É nessa mentira que nos é contada todos os dias que você encontrará o motivo para a maioria das pessoas ter reagido ao argumento sensato de Leonardo Coutinho como se fosse um insulto à inteligência alheia. Claro que não é. Assim como as reações furiosas dos leitores/tuiteiros não são fruto de algum ímpeto tirânico perverso plantado no espírito cordial do brasileiro médio. Nada disso! O que houve foi uma discrepância na valoração da democracia e da segurança. Me parece que, em tempos de crise como o que vivemos, as pessoas tendem a privilegiar a segurança e a ordem – um anseio natural que Bukele sabe aproveitar; já em tempos de relativa paz e prosperidade, as mesmas pessoas que antes clamavam por segurança e ordem exigirão mais liberdade e democracia.

Em tempos de crise, as pessoas tendem a privilegiar a segurança e a ordem; já em tempos de relativa paz e prosperidade, as mesmas pessoas exigirão mais liberdade e democracia.

Trata-se de um equilíbrio tão delicado quanto fugaz. E, no caso brasileiro, há o complicador de vivermos uma crise de segurança pública em meio a uma democracia de mentira. Ou melhor, uma crise de segurança pública em meio a um regime autoritário e mergulhado na imoralidade explícita, que usa uma ideia imaculada de democracia como escudo e disfarce. Aí realmente fica difícil não preferir um déspota aparentemente limpinho a, por exemplo, o “direito” de votar em quem o TSE escolher. Aliás, eis a explicação para a popularidade de Bukele entre a direita brasileira. Inclusive entre os que nos identificamos como conservadores e, pasmem!, democratas.

É contraditório se dizer conservador e democrata e celebrar o êxito de Bukele? Provavelmente, mas não encontro saída. Porque tampouco nós, conservadores e democratas, estamos imunes à corrosão da cultura democrática que, aos trancos e barrancos, vingou no Brasil de 1985 até circa 2019, quando acelerou seu processo de perversão por meio da instauração do fatídico “inquérito do fim do mundo”. Uma cultura que só sobrevive residualmente, cada vez mais apegada à teoria e desconectada da vida cotidiana. Infelizmente.

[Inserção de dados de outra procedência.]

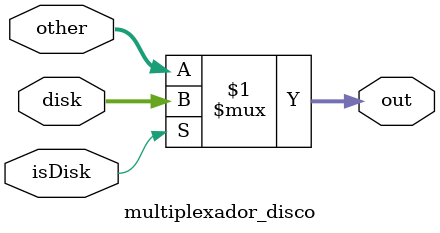
<source format=v>
module multiplexador_disco(other, disk, isDisk, out);
	// Entradas
	input [31:0] other;
	input [31:0] disk;
	input isDisk;
	
	// Saida
	output [31:0] out;
	
	assign out = isDisk ? disk : other;
endmodule

</source>
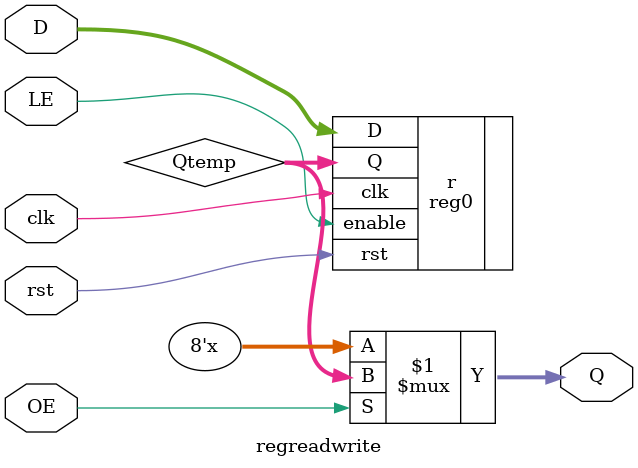
<source format=v>
`include "reg.v"
module regreadwrite(clk, LE, OE, rst, D, Q);
	parameter width = 8;
	input LE, OE, clk, rst;
	input [width-1:0] D;
	output [width-1:0] Q;

	wire [width-1:0] Qtemp;
reg0 r(
	.clk(clk),
	.enable(LE),
	.rst(rst),
	.D(D),
	.Q(Qtemp));
defparam r.width = width;
assign Q = OE ? Qtemp : {width{1'bz}};
endmodule 
</source>
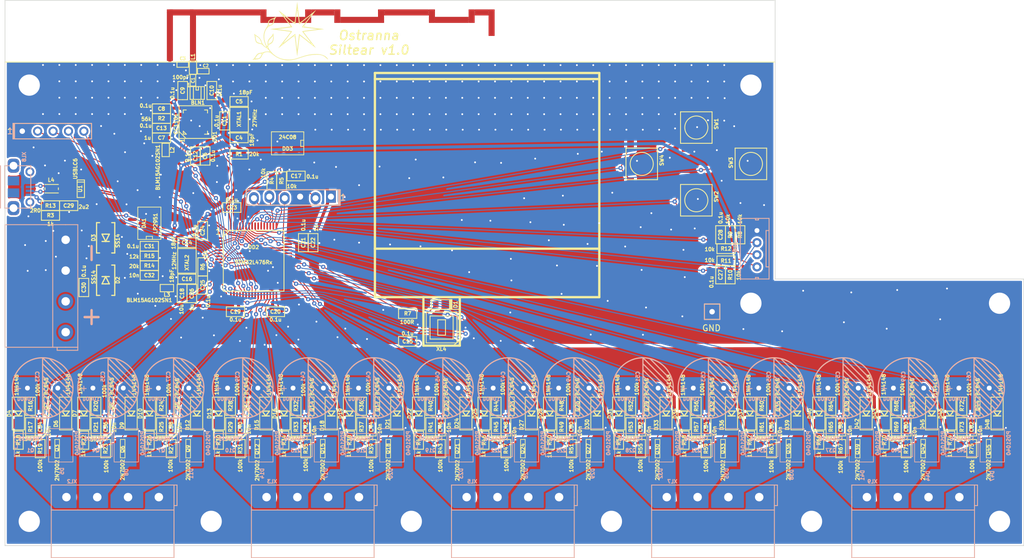
<source format=kicad_pcb>
(kicad_pcb (version 20210606) (generator pcbnew)

  (general
    (thickness 4.69)
  )

  (paper "A4")
  (layers
    (0 "F.Cu" signal)
    (1 "In1.Cu" signal)
    (2 "In2.Cu" signal)
    (31 "B.Cu" signal)
    (36 "B.SilkS" user "B.Silkscreen")
    (37 "F.SilkS" user "F.Silkscreen")
    (38 "B.Mask" user)
    (39 "F.Mask" user)
    (40 "Dwgs.User" user "User.Drawings")
    (44 "Edge.Cuts" user)
    (45 "Margin" user)
    (46 "B.CrtYd" user "B.Courtyard")
    (47 "F.CrtYd" user "F.Courtyard")
  )

  (setup
    (stackup
      (layer "F.SilkS" (type "Top Silk Screen"))
      (layer "F.Mask" (type "Top Solder Mask") (color "Green") (thickness 0.01))
      (layer "F.Cu" (type "copper") (thickness 0.035))
      (layer "dielectric 1" (type "core") (thickness 1.51) (material "FR4") (epsilon_r 4.5) (loss_tangent 0.02))
      (layer "In1.Cu" (type "copper") (thickness 0.035))
      (layer "dielectric 2" (type "prepreg") (thickness 1.51) (material "FR4") (epsilon_r 4.5) (loss_tangent 0.02))
      (layer "In2.Cu" (type "copper") (thickness 0.035))
      (layer "dielectric 3" (type "core") (thickness 1.51) (material "FR4") (epsilon_r 4.5) (loss_tangent 0.02))
      (layer "B.Cu" (type "copper") (thickness 0.035))
      (layer "B.Mask" (type "Bottom Solder Mask") (color "Green") (thickness 0.01))
      (layer "B.SilkS" (type "Bottom Silk Screen"))
      (copper_finish "None")
      (dielectric_constraints no)
    )
    (pad_to_mask_clearance 0.06)
    (solder_mask_min_width 0.15)
    (pcbplotparams
      (layerselection 0x00010f0_ffffffff)
      (disableapertmacros false)
      (usegerberextensions true)
      (usegerberattributes true)
      (usegerberadvancedattributes true)
      (creategerberjobfile false)
      (svguseinch false)
      (svgprecision 6)
      (excludeedgelayer true)
      (plotframeref false)
      (viasonmask false)
      (mode 1)
      (useauxorigin false)
      (hpglpennumber 1)
      (hpglpenspeed 20)
      (hpglpendiameter 15.000000)
      (dxfpolygonmode true)
      (dxfimperialunits true)
      (dxfusepcbnewfont true)
      (psnegative false)
      (psa4output false)
      (plotreference true)
      (plotvalue true)
      (plotinvisibletext false)
      (sketchpadsonfab false)
      (subtractmaskfromsilk true)
      (outputformat 1)
      (mirror false)
      (drillshape 0)
      (scaleselection 1)
      (outputdirectory "Gerber")
    )
  )

  (net 0 "")
  (net 1 "/ANT2")
  (net 2 "GND")
  (net 3 "Net-(BLN1-Pad1)")
  (net 4 "/RF2")
  (net 5 "/RF1")
  (net 6 "/ANT1")
  (net 7 "Net-(C4-Pad1)")
  (net 8 "Net-(C5-Pad1)")
  (net 9 "Net-(C6-Pad2)")
  (net 10 "VCC")
  (net 11 "Net-(C14-Pad1)")
  (net 12 "/LCD_PWR")
  (net 13 "Net-(C16-Pad1)")
  (net 14 "+PwrMCU")
  (net 15 "/ENCODER1")
  (net 16 "/ENCODER2")
  (net 17 "Net-(C29-Pad1)")
  (net 18 "+12v")
  (net 19 "+3v3")
  (net 20 "Net-(C32-Pad2)")
  (net 21 "Net-(C34-Pad1)")
  (net 22 "Net-(C34-Pad2)")
  (net 23 "Net-(C36-Pad1)")
  (net 24 "Net-(C36-Pad2)")
  (net 25 "Net-(C38-Pad1)")
  (net 26 "Net-(C38-Pad2)")
  (net 27 "Net-(C40-Pad1)")
  (net 28 "Net-(C40-Pad2)")
  (net 29 "Net-(C42-Pad1)")
  (net 30 "Net-(C42-Pad2)")
  (net 31 "Net-(C44-Pad1)")
  (net 32 "Net-(C44-Pad2)")
  (net 33 "Net-(C46-Pad1)")
  (net 34 "Net-(C46-Pad2)")
  (net 35 "Net-(C48-Pad1)")
  (net 36 "Net-(C48-Pad2)")
  (net 37 "Net-(C50-Pad1)")
  (net 38 "Net-(C50-Pad2)")
  (net 39 "Net-(C52-Pad1)")
  (net 40 "Net-(C52-Pad2)")
  (net 41 "Net-(C54-Pad1)")
  (net 42 "Net-(C54-Pad2)")
  (net 43 "Net-(C56-Pad1)")
  (net 44 "Net-(C56-Pad2)")
  (net 45 "Net-(C58-Pad1)")
  (net 46 "Net-(C58-Pad2)")
  (net 47 "Net-(C60-Pad1)")
  (net 48 "Net-(C60-Pad2)")
  (net 49 "Net-(C62-Pad1)")
  (net 50 "Net-(C62-Pad2)")
  (net 51 "Net-(D1-PadA)")
  (net 52 "/5V_USB")
  (net 53 "Net-(D4-PadC)")
  (net 54 "/R1")
  (net 55 "Net-(D6-PadC)")
  (net 56 "Net-(D7-PadC)")
  (net 57 "/G1")
  (net 58 "Net-(D9-PadC)")
  (net 59 "Net-(D10-PadC)")
  (net 60 "/B1")
  (net 61 "Net-(D12-PadC)")
  (net 62 "Net-(D13-PadC)")
  (net 63 "/R2")
  (net 64 "Net-(D15-PadC)")
  (net 65 "Net-(D16-PadC)")
  (net 66 "/G2")
  (net 67 "Net-(D18-PadC)")
  (net 68 "Net-(D19-PadC)")
  (net 69 "/B2")
  (net 70 "Net-(D21-PadC)")
  (net 71 "Net-(D22-PadC)")
  (net 72 "/R3")
  (net 73 "Net-(D24-PadC)")
  (net 74 "Net-(D25-PadC)")
  (net 75 "/G3")
  (net 76 "Net-(D27-PadC)")
  (net 77 "Net-(D28-PadC)")
  (net 78 "/B3")
  (net 79 "Net-(D30-PadC)")
  (net 80 "Net-(D31-PadC)")
  (net 81 "/R4")
  (net 82 "Net-(D33-PadC)")
  (net 83 "Net-(D34-PadC)")
  (net 84 "/G4")
  (net 85 "Net-(D36-PadC)")
  (net 86 "Net-(D37-PadC)")
  (net 87 "/B4")
  (net 88 "Net-(D39-PadC)")
  (net 89 "Net-(D40-PadC)")
  (net 90 "/R5")
  (net 91 "Net-(D42-PadC)")
  (net 92 "Net-(D43-PadC)")
  (net 93 "/G5")
  (net 94 "Net-(D45-PadC)")
  (net 95 "Net-(D46-PadC)")
  (net 96 "/B5")
  (net 97 "Net-(D48-PadC)")
  (net 98 "/CC_SCK")
  (net 99 "/CC_MISO")
  (net 100 "/CC_GDO0")
  (net 101 "/CC_CS")
  (net 102 "Net-(DD1-Pad17)")
  (net 103 "/CC_MOSI")
  (net 104 "/BTN4")
  (net 105 "/BTN5")
  (net 106 "Net-(DD2-Pad6)")
  (net 107 "/SCL_EE")
  (net 108 "/SDA_EE")
  (net 109 "/PC2")
  (net 110 "/PC3")
  (net 111 "/PWM01")
  (net 112 "/PWM02")
  (net 113 "/LCD_SDA")
  (net 114 "/LCD_XRES")
  (net 115 "/LCD_SCLK")
  (net 116 "/LCD_XCS")
  (net 117 "/PWM07")
  (net 118 "/PWM08")
  (net 119 "/PWM03")
  (net 120 "/PWM04")
  (net 121 "/PWM05")
  (net 122 "/PWM06")
  (net 123 "/PWM09")
  (net 124 "/PWM10")
  (net 125 "/PWM11")
  (net 126 "/PWM12")
  (net 127 "/PA8")
  (net 128 "Net-(DD2-Pad42)")
  (net 129 "/PA10")
  (net 130 "/D-")
  (net 131 "/D+")
  (net 132 "/SWDIO")
  (net 133 "/SWCLK")
  (net 134 "/BTN1")
  (net 135 "/UART_TX")
  (net 136 "/UART_RX")
  (net 137 "/BTN2")
  (net 138 "/BTN3")
  (net 139 "/PWM13")
  (net 140 "/PWM14")
  (net 141 "/PWM15")
  (net 142 "/PWM16")
  (net 143 "/DIN-")
  (net 144 "/DIN2-")
  (net 145 "/DIN2+")
  (net 146 "/DIN+")
  (net 147 "Net-(R12-Pad1)")
  (net 148 "Net-(R10-Pad2)")
  (net 149 "/+PWRIN")

  (footprint "SOT:SOT23-3" (layer "F.Cu") (at 180.2 128 90))

  (footprint "Capacitors:CAP_0603_Silks" (layer "F.Cu") (at 61.5 87.9))

  (footprint "Diodes:SOD80C" (layer "F.Cu") (at 86.2 122.2 90))

  (footprint "SOT:SOT23-3" (layer "F.Cu") (at 90.8 121 -90))

  (footprint "SOT:SOT23-3" (layer "F.Cu") (at 156.8 121 -90))

  (footprint "Resistors:RES_0603" (layer "F.Cu") (at 187.2 124.4 -90))

  (footprint "Resistors:RES_0603" (layer "F.Cu") (at 208.8 124.4 -90))

  (footprint "BtnsSwitches:BTN_4x4_SMD" (layer "F.Cu") (at 165 75 90))

  (footprint "SOT:SOT23-3" (layer "F.Cu") (at 114.2 128 90))

  (footprint "Inductors:IND_0402" (layer "F.Cu") (at 77.7 101.5 180))

  (footprint "PCB:Hole3_5_out6mm" (layer "F.Cu") (at 118 140))

  (footprint "SO_DIL_TSSOP:SO8_150MIL" (layer "F.Cu") (at 97.6 77.6 180))

  (footprint "Capacitors:CAP_0603_Silks" (layer "F.Cu") (at 80.3 68.9 90))

  (footprint "PCB:TESTPOINT_1MM" (layer "F.Cu") (at 208.6 127.296))

  (footprint "PCB:TESTPOINT_1MM" (layer "F.Cu") (at 167.2 98.5))

  (footprint "Capacitors:CAP_0603_Silks" (layer "F.Cu") (at 56.8 124.4 -90))

  (footprint "Inductors:DLW21SN" (layer "F.Cu") (at 58.7 85.1))

  (footprint "PCB:TESTPOINT_1MM" (layer "F.Cu") (at 89.6 81.3))

  (footprint "SOT:SOT23-3" (layer "F.Cu") (at 79.4 121 -90))

  (footprint "SOT:SOT23-3" (layer "F.Cu") (at 81.2 128 90))

  (footprint "Connectors:PLS-1Square" (layer "F.Cu") (at 167.6 105.4))

  (footprint "Capacitors:CAP_0603_Silks" (layer "F.Cu") (at 117.4 110.3 180))

  (footprint "Resistors:RES_0603" (layer "F.Cu") (at 78.4 128 -90))

  (footprint "Resistors:RES_0603" (layer "F.Cu") (at 111.4 128 -90))

  (footprint "Diodes:SOD80C" (layer "F.Cu") (at 127 122.2 90))

  (footprint "Resistors:RES_0603" (layer "F.Cu") (at 154.2 124.4 -90))

  (footprint "Resistors:RES_0603" (layer "F.Cu") (at 152.2 126.6 90))

  (footprint "Capacitors:CAP_0402" (layer "F.Cu") (at 82 67.2 -90))

  (footprint "PCB:TESTPOINT_1MM" (layer "F.Cu") (at 109.6 127.296))

  (footprint "Diodes:SOD80C" (layer "F.Cu") (at 104.8 122.2 90))

  (footprint "SOT:SOT23-3" (layer "F.Cu") (at 123.8 121 -90))

  (footprint "Inductors:IND_0402" (layer "F.Cu") (at 82 65.1 -90))

  (footprint "Resistors:RES_0603" (layer "F.Cu") (at 142.8 124.4 -90))

  (footprint "Resistors:RES_0603" (layer "F.Cu") (at 109.8 121 -90))

  (footprint "Resistors:RES_0603" (layer "F.Cu") (at 173.8 126.6 90))

  (footprint "Resistors:RES_0603" (layer "F.Cu") (at 89.6 79.4))

  (footprint "Resistors:RES_0603" (layer "F.Cu") (at 142.8 121 -90))

  (footprint "Inductors:IND_0402" (layer "F.Cu") (at 77.5 78.7 -90))

  (footprint "Resistors:RES_0603" (layer "F.Cu") (at 86.2 126.6 90))

  (footprint "Capacitors:CAP_0603_Silks" (layer "F.Cu") (at 83.6 92 -90))

  (footprint "PCB:TESTPOINT_1MM" (layer "F.Cu") (at 55 127.296))

  (footprint "SOT:SOT23-3" (layer "F.Cu") (at 158.6 128 90))

  (footprint "Resistors:RES_0603" (layer "F.Cu") (at 100.6 128 -90))

  (footprint "Diodes:SOD80C" (layer "F.Cu") (at 163 122.2 90))

  (footprint "Diodes:SOD80C" (layer "F.Cu") (at 64 122.2 90))

  (footprint "Diodes:SMA_DO214AC" (layer "F.Cu") (at 67.6 100.2 -90))

  (footprint "Capacitors:CAP_0603_Silks" (layer "F.Cu") (at 100.6 124.4 -90))

  (footprint "Resistors:RES_0603" (layer "F.Cu") (at 185.2 126.6 90))

  (footprint "SOT:SOT23-3" (layer "F.Cu") (at 145.4 121 -90))

  (footprint "Capacitors:CAP_0603_Silks" (layer "F.Cu") (at 82.4 79.7 -90))

  (footprint "Capacitors:CAP_0603_Silks" (layer "F.Cu") (at 81 100 180))

  (footprint "Capacitors:CAP_0603_Silks" (layer "F.Cu") (at 169 99.3 90))

  (footprint "Diodes:SOD80C" (layer "F.Cu") (at 148.6 122.2 90))

  (footprint "Resistors:RES_0603" (layer "F.Cu") (at 165 121 -90))

  (footprint "Resistors:RES_0603" (layer "F.Cu") (at 99 121 -90))

  (footprint "Resistors:RES_0603" (layer "F.Cu") (at 196 126.6 90))

  (footprint "Capacitors:CAP_0603_Silks" (layer "F.Cu") (at 199.6 124.4 -90))

  (footprint "Diodes:SOD80C" (layer "F.Cu") (at 107.8 122.2 90))

  (footprint "Resistors:RES_0603" (layer "F.Cu") (at 96.6 83.8 -90))

  (footprint "SOT:SOT23-3" (layer "F.Cu") (at 68.6 121 -90))

  (footprint "PCB:TESTPOINT_1MM" (layer "F.Cu") (at 164.8 127.296))

  (footprint "Capacitors:CAP_0603_Silks" (layer "F.Cu") (at 85.1 68.9 90))

  (footprint "BtnsSwitches:BTN_4x4_SMD" (layer "F.Cu") (at 165 87 90))

  (footprint "Diodes:SOD80C" (layer "F.Cu") (at 71.8 122.2 90))

  (footprint "SO_DIL_TSSOP:SO8_150MIL" (layer "F.Cu") (at 74.8 90.8 90))

  (footprint "Resistors:RES_0603" (layer "F.Cu") (at 83.6 98 90))

  (footprint "Resistors:RES_0603" (layer "F.Cu") (at 121.2 124.4 -90))

  (footprint "PCB:TESTPOINT_1MM" (layer "F.Cu") (at 76.6 127.296))

  (footprint "Resistors:RES_0603" (layer "F.Cu") (at 130 126.6 90))

  (footprint "Resistors:RES_0603" (layer "F.Cu") (at 66 121 -90))

  (footprint "Resistors:RES_0603" (layer "F.Cu") (at 67.6 128 -90))

  (footprint "Diodes:SOD80C" (layer "F.Cu") (at 94 122.2 90))

  (footprint "Connectors:NOKIA_10PIN" (layer "F.Cu") (at 123 108 180))

  (footprint "PCB:TESTPOINT_1MM" (layer "F.Cu") (at 197.8 127.296))

  (footprint "Capacitors:CAP_0603_Silks" (layer "F.Cu") (at 76.8 71.9 180))

  (footprint "Radio:BALUN_JOHANSON868" (layer "F.Cu") (at 82.7 69.3 90))

  (footprint "Diodes:SOD80C" (layer "F.Cu") (at 74.8 122.2 90))

  (footprint "Capacitors:CAP_0603_Silks" (layer "F.Cu") (at 166.6 124.4 -90))

  (footprint "PCB:Hole3_5_out6mm" (layer "F.Cu") (at 184 140))

  (footprint "PCB:Hole3_5_out6mm" (layer "F.Cu") (at 215 140))

  (footprint "Resistors:RES_0603" (layer "F.Cu") (at 74.8 96.2))

  (footprint "BtnsSwitches:BTN_4x4_SMD" (layer "F.Cu") (at 174 81 90))

  (footprint "SOT:SOT23-3" (layer "F.Cu") (at 103.4 128 90))

  (footprint "Capacitors:CAP_0603_Silks" (layer "F.Cu") (at 74.8 99.4 180))

  (footprint "Diodes:SOD80C" (layer "F.Cu") (at 130 122.2 90))

  (footprint "Diodes:SOD80C" (layer "F.Cu") (at 170.8 122.2 90))

  (footprint "PCB:Hole3_5_out6mm" (layer "F.Cu") (at 85 140))

  (footprint "Resistors:RES_0603" (layer "F.Cu") (at 122.8 128 -90))

  (footprint "SOT:SOT23-3" (layer "F.Cu") (at 125.6 128 90))

  (footprint "SOT:SOT23-3" (layer "F.Cu") (at 147.2 128 90))

  (footprint "SOT:SOT23-3" (layer "F.Cu") (at 136.4 128 90))

  (footprint "Capacitors:CAP_0603_Silks" (layer "F.Cu") (at 83.6 101 90))

  (footprint "Resistors:RES_0603" (layer "F.Cu") (at 64 126.6 90))

  (footprint "Quartz:03225C4" (layer "F.Cu") (at 89.6 73.7 90))

  (footprint "Resistors:RES_0603" (layer "F.Cu") (at 198 121 -90))

  (footprint "Diodes:SOD80C" (layer "F.Cu")
    (tedit 5DC2E22A) (tstamp 627a864f-05c7-4538-a46b-1e6cfd9ca560)
    (at 160 122.2 90)
    (property "Price" "5")
    (property "Sheetfile" "PChMosfet.kicad_sch")
    (property "Sheetname" "PChMosfet1R4")
    (property "SolderPoints" "2")
    (path "/74910b23-6e9d-46ba-bd78-fd4f4270a139/33ba6d87-3de5-495b-a59a-da77a0ba39cf")
    (fp_text reference "D33" (at -1.9 -1.6 90) (layer "F.SilkS")
      (effects (font (size 0.6 0.6) (thickness 0.15)))
      (tstamp e06e9955-3102-44a1-8223-48dacb72d85f)
    )
    (fp_text value "1N4148" (at 4.7 0.5 90) (layer "F.SilkS")
      (effects (font (size 0.6 0.6) (thickness 0.15)))
      (tstamp fd701d76-4f46-4aa2-a0cc-ddf3a058f3ae)
    )
    (fp_line (start 0.39878 -0.59944) (end 0.39878 0.59944) (layer "F.SilkS") (width 0.20066) (tstamp 50870a33-e191-45b6-8e84-d28ecf1de0a0))
    (fp_line (start 0.39878 0.59944) (end -0.39878 0) (
... [2837717 chars truncated]
</source>
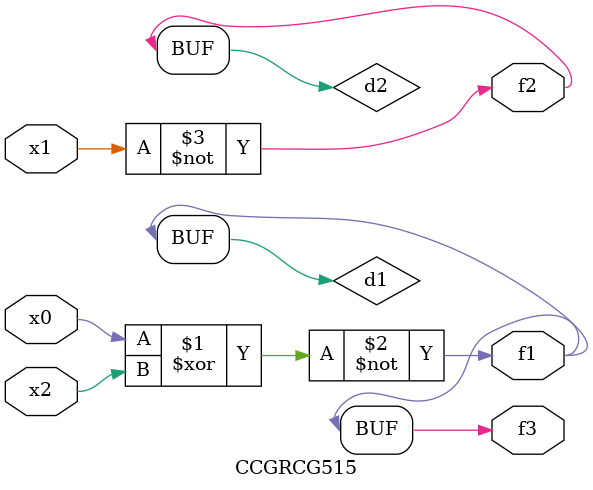
<source format=v>
module CCGRCG515(
	input x0, x1, x2,
	output f1, f2, f3
);

	wire d1, d2, d3;

	xnor (d1, x0, x2);
	nand (d2, x1);
	nor (d3, x1, x2);
	assign f1 = d1;
	assign f2 = d2;
	assign f3 = d1;
endmodule

</source>
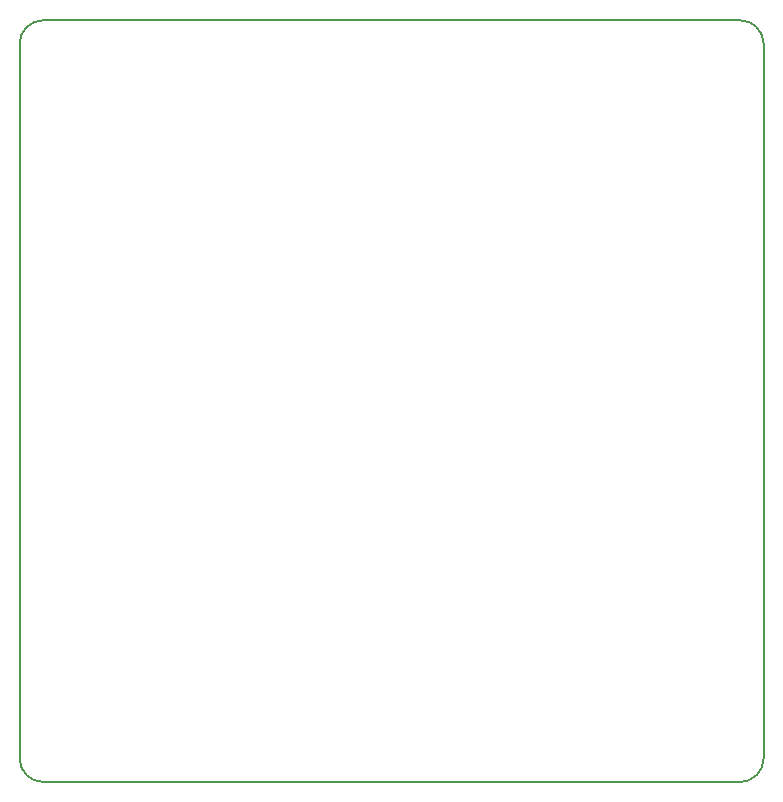
<source format=gbr>
G04 #@! TF.FileFunction,Profile,NP*
%FSLAX46Y46*%
G04 Gerber Fmt 4.6, Leading zero omitted, Abs format (unit mm)*
G04 Created by KiCad (PCBNEW 4.0.7) date 03/26/18 17:29:43*
%MOMM*%
%LPD*%
G01*
G04 APERTURE LIST*
%ADD10C,0.100000*%
%ADD11C,0.150000*%
G04 APERTURE END LIST*
D10*
D11*
X171100000Y-59100000D02*
G75*
G03X169100000Y-57100000I-2000000J0D01*
G01*
X110100000Y-57100000D02*
G75*
G03X108100000Y-59100000I0J-2000000D01*
G01*
X108100000Y-119600000D02*
G75*
G03X110100000Y-121600000I2000000J0D01*
G01*
X169100000Y-121600000D02*
G75*
G03X171100000Y-119600000I0J2000000D01*
G01*
X171100000Y-59100000D02*
X171100000Y-119600000D01*
X110100000Y-57100000D02*
X169100000Y-57100000D01*
X108100000Y-119600000D02*
X108100000Y-59100000D01*
X169100000Y-121600000D02*
X110100000Y-121600000D01*
M02*

</source>
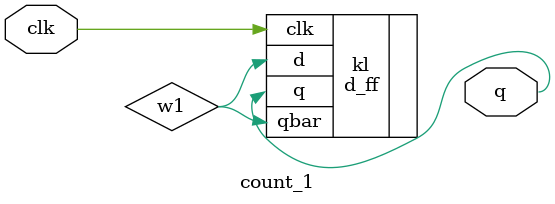
<source format=sv>
module count_1 (clk,q);
input clk;
output q;
wire w1;

d_ff kl (.d(w1),.clk(clk),.q(q),.qbar(w1));

endmodule
</source>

No final das contas, chego à conclusão de que muita gente entendeu a provocação complexa de Coutinho como uma escolha bastante simples, talvez até simplista, e sobretudo perigosamente pragmática: você prefere ser governado por um déspota que prende criminosos ou por onze déspotas que soltam criminosos em nome da democracia? Com a palavra, o leitor. É, você mesmo!